1
votes

I'm working on a game where the physics are very simple. I just need to detect when a ball (point) hits a wall (line segment). There is no gravity, no friction, and the collisions are perfectly elastic.

I've already written collision detection code, but I'm about to make some major changes to the project, so there's an opportunity to replace it all with the Chipmunk physics library. Is this a good idea?

On the one hand, Chipmunk will be more heavily tested and optimized than my own code, and I won't have to do the work of maintaining it.

On the other, maybe Chipmunk will be less performant in my case, since it was designed to support a lot of features I won't be using.

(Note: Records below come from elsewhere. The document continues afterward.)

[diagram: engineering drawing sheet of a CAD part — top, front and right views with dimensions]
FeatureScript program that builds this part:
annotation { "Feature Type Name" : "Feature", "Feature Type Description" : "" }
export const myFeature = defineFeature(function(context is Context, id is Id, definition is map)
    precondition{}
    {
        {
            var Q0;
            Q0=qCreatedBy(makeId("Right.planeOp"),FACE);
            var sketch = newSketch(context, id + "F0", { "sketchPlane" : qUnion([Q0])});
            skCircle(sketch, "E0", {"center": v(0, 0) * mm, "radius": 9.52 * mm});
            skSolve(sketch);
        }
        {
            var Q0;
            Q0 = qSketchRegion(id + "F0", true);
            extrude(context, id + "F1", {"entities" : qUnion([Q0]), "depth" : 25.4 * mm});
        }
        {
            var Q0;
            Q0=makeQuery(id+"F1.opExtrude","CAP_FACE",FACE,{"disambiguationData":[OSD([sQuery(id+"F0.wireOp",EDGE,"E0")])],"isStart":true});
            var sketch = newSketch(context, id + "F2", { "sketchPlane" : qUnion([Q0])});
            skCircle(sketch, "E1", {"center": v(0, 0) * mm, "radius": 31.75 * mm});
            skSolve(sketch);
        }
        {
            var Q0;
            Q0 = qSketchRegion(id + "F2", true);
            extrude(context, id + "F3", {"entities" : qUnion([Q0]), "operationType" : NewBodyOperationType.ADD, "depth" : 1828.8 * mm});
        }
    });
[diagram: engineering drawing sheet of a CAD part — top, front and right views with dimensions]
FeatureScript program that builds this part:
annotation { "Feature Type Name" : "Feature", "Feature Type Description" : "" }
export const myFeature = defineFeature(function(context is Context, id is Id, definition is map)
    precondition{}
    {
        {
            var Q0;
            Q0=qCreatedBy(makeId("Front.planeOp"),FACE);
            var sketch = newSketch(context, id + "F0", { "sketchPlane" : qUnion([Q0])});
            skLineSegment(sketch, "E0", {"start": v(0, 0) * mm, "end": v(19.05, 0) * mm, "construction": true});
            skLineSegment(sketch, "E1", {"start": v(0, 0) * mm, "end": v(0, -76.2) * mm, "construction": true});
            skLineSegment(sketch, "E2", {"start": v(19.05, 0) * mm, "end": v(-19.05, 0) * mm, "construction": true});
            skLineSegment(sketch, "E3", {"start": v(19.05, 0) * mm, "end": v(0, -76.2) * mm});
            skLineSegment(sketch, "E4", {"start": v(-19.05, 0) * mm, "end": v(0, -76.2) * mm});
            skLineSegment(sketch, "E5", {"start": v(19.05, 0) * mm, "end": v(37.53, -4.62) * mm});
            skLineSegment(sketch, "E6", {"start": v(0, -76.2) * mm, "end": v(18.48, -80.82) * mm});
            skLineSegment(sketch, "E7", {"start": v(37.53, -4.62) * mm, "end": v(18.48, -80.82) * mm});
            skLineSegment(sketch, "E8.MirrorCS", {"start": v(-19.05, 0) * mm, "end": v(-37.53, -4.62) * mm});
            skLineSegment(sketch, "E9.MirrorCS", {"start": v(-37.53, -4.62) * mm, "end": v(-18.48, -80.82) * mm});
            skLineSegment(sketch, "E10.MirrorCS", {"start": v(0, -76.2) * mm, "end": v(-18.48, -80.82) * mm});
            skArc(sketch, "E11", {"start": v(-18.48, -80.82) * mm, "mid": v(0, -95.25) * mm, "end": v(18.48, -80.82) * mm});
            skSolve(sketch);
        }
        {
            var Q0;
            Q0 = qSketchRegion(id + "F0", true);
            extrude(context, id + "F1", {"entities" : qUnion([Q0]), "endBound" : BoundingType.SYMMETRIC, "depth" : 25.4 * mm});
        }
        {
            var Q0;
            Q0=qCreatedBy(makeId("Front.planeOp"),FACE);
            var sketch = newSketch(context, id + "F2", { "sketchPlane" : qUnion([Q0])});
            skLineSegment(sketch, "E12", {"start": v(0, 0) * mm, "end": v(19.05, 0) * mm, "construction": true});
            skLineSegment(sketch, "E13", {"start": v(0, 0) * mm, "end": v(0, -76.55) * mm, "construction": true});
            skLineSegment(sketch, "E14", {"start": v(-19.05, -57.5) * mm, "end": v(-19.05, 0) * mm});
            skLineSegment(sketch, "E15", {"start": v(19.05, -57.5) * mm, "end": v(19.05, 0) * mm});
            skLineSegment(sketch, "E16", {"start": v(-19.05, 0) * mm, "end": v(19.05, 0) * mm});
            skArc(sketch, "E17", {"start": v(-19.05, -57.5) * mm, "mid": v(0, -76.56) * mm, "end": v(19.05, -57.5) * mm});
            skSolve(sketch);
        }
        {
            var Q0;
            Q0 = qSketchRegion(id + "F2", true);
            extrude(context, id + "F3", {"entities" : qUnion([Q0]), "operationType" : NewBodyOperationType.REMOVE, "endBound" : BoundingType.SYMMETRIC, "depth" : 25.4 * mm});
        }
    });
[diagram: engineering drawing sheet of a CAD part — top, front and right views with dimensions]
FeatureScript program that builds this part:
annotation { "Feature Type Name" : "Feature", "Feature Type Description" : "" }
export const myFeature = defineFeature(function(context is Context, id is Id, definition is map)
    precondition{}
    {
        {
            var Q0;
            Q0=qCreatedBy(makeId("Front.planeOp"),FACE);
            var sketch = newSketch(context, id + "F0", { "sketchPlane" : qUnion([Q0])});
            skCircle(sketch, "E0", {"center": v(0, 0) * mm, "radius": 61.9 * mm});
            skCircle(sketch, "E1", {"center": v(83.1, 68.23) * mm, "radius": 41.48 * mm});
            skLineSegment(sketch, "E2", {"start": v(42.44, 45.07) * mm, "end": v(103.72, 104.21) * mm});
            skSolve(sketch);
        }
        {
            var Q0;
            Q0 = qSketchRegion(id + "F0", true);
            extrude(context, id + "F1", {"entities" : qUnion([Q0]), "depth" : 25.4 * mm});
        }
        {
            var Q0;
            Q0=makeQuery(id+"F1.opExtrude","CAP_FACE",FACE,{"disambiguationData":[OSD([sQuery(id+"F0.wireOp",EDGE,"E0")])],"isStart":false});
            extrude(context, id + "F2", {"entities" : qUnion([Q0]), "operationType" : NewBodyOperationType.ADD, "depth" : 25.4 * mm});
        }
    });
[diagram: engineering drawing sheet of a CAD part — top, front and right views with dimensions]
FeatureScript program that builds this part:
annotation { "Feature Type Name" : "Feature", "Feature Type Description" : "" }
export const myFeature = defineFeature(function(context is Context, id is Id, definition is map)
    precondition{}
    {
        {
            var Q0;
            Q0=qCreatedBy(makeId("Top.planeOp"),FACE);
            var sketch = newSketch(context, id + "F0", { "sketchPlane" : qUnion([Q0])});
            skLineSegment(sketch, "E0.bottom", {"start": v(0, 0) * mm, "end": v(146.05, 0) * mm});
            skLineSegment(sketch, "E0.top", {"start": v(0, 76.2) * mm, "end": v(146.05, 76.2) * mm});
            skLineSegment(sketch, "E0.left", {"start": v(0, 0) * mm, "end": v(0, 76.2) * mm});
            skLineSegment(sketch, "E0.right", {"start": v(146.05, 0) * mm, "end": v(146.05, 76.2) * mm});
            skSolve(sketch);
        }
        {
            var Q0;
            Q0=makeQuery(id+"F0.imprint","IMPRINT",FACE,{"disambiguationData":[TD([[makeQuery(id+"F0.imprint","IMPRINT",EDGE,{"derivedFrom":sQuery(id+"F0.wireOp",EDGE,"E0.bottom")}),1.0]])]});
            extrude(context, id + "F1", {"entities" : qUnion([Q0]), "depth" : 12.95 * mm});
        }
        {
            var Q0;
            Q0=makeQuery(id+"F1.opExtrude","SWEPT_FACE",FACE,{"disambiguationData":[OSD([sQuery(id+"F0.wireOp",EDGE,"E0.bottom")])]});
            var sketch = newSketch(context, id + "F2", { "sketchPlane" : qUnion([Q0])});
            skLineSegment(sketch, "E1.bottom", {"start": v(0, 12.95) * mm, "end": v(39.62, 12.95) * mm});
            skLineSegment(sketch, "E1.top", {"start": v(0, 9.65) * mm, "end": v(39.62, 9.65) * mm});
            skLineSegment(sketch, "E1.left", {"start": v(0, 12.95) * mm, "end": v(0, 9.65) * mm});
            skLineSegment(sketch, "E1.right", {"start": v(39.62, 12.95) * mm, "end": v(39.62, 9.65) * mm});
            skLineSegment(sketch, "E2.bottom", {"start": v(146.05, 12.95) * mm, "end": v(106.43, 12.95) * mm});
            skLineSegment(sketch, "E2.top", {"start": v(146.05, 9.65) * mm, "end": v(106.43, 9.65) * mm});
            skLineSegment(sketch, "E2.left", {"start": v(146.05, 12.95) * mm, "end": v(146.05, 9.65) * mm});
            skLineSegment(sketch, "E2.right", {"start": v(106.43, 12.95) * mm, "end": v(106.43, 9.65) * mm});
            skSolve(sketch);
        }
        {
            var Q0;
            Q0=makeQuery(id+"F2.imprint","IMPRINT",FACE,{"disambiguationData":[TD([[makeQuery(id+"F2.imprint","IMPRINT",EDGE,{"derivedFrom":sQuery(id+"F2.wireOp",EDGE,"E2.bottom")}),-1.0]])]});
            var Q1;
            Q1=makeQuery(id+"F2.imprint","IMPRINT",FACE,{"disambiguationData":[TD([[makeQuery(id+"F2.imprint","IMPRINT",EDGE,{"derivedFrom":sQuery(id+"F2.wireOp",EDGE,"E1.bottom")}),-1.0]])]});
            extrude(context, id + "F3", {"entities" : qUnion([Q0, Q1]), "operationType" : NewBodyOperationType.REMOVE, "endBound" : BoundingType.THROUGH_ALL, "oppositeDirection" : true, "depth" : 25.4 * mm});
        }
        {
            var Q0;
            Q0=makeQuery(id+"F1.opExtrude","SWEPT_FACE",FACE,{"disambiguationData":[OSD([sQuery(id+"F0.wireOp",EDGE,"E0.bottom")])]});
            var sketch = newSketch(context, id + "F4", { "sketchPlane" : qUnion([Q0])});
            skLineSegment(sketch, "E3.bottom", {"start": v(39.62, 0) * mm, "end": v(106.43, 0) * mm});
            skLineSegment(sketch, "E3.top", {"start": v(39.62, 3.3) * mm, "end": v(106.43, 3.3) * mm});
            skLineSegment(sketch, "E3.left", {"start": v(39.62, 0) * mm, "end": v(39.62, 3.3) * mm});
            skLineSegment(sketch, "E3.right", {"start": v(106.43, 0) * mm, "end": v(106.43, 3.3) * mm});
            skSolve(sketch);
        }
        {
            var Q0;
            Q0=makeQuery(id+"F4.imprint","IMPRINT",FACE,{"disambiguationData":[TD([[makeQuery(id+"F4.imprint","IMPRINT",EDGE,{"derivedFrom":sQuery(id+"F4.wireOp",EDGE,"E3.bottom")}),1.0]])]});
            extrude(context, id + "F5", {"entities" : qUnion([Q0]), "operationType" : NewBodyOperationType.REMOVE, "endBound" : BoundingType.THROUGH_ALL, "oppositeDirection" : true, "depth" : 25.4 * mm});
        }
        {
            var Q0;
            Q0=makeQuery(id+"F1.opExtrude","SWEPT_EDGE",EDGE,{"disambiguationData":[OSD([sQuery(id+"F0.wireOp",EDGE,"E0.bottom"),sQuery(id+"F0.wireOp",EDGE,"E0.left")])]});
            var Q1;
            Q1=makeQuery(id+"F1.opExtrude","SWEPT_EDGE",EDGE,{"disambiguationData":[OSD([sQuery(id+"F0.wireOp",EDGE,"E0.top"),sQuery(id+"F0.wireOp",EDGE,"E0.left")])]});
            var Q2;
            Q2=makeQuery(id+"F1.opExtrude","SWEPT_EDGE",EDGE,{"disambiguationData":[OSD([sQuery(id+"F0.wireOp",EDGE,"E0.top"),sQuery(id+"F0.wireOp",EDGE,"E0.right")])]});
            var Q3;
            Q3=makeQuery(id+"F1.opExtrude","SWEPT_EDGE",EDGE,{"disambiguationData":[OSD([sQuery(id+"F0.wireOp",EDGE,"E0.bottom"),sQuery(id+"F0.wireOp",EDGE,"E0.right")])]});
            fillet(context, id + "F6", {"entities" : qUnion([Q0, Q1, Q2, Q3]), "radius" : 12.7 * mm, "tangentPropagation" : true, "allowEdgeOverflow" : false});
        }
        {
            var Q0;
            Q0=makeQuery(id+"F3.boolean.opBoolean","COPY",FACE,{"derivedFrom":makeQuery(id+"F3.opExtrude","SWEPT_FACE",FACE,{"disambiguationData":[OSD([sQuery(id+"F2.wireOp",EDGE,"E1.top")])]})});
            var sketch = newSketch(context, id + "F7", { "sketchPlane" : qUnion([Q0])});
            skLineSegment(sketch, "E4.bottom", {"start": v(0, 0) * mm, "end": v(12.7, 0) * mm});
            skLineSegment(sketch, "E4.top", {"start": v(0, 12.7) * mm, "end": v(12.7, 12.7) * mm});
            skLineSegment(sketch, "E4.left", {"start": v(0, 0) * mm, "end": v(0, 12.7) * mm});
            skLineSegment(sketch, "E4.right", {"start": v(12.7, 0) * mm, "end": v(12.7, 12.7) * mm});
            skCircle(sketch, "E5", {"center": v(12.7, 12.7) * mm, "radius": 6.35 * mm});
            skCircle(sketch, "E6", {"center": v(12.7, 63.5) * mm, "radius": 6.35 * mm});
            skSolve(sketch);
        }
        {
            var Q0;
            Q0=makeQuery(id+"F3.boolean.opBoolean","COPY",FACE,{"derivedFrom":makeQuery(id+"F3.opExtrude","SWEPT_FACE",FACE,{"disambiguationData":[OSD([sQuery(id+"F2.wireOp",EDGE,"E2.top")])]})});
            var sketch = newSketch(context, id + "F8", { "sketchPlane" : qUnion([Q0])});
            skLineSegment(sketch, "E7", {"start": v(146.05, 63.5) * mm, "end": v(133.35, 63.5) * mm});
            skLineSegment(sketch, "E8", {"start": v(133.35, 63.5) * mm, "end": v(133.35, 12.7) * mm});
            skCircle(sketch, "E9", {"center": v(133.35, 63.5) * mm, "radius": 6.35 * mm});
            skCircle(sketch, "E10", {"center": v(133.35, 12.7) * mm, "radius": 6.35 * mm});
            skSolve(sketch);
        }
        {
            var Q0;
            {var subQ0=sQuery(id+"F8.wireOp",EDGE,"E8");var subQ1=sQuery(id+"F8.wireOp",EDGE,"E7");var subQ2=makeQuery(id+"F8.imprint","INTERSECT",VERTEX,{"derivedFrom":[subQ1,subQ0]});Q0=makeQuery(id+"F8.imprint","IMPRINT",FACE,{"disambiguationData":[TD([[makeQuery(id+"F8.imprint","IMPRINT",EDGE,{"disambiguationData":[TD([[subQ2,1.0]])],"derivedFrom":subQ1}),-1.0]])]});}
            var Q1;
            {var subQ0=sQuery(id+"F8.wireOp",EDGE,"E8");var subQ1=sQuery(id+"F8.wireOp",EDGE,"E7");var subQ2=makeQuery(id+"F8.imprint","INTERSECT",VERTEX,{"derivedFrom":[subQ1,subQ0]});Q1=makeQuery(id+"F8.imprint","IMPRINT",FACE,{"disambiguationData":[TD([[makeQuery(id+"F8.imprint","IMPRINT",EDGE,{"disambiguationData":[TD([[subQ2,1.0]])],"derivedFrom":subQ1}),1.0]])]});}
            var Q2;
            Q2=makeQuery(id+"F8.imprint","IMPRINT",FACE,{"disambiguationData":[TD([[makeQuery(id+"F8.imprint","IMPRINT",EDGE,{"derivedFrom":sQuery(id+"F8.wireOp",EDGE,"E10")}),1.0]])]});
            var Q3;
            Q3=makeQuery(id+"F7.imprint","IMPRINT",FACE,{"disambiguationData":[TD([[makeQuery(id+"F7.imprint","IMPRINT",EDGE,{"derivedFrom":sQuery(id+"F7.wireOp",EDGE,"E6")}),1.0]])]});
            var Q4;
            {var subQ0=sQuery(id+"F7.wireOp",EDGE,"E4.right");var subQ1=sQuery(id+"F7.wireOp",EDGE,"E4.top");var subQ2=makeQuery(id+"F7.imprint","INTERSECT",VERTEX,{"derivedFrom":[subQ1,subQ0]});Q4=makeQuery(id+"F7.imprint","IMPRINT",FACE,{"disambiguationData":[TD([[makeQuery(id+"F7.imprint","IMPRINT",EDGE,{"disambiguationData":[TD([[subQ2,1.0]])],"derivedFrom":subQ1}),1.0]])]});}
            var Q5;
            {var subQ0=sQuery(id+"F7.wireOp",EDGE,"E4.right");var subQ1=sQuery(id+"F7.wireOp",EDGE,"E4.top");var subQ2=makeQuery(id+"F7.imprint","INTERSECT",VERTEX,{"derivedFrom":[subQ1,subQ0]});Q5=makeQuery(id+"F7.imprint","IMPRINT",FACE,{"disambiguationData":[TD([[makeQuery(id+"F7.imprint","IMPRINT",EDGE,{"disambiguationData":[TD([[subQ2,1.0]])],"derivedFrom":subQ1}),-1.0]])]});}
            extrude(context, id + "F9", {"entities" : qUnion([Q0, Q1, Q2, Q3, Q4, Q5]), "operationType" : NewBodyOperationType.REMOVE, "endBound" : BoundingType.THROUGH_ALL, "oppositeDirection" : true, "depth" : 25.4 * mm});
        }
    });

I'm hoping someone more familiar with Chipmunk will spare me the effort of profiling it or reading the code myself to make this determination.

3
Calculating distance between a point and a line is super-easy, so if that's all you need, you might as well just code it yourself - it would be much easier than learning a new API.BlueRaja - Danny Pflughoeft

3 Answers

3
votes

The only real advantage Chipmunk would have here is if you are colliding that ball (or many balls) against many walls as it uses a spatial index to only check the collisions of objects that are near each other. This means that you can scale up to hundreds or thousands of objects without slowing to a crawl, but offers no real advantage if you only have a dozen objects in the scene.

It sounds like what you've implemented so far works just fine for your needs. "If it's not broke don't fix it" is a good rule of thumb here. On the other hand, it would be really easy to implement the same thing in Chipmunk. If you want the experience and the possibility of scalability in return for the hassle of a dependency, go for it I guess.

  • Scott (the Chipmunk Physics guy)
1
votes

I've found Chipmunk to be incrediblly easy to use, I would recommend it to anyone starting a 2D project. I can't answer the performance question without knowing your code. I know it uses a spatial hash for collision determination, it may end up doing less collision tests than your code. (On the other hand if there are a very small number of balls and walls, this may not be an issue).

It is open source, so another possibility would be to use Chipmunk, but remove all the features you don't need - gravity, friction, moments of inertia, etc. Again, it's hard to say this is a good option without knowing exactly what you have already implemented.

0
votes

It really comes down to what you want it to do. I have not used chipmunk itself, but from what it sounds like I'd say you aren't really in need of a full physics library.

Now, if you have plans to expand it beyond a ball and a wall such that you would have use for the expanded physics, then learning it now on a simple problem now may be a good idea. Overall though, unless you either want to learn the physics library or plan on raising the complexity/number of types of physics calculations, I'd say just do it yourself.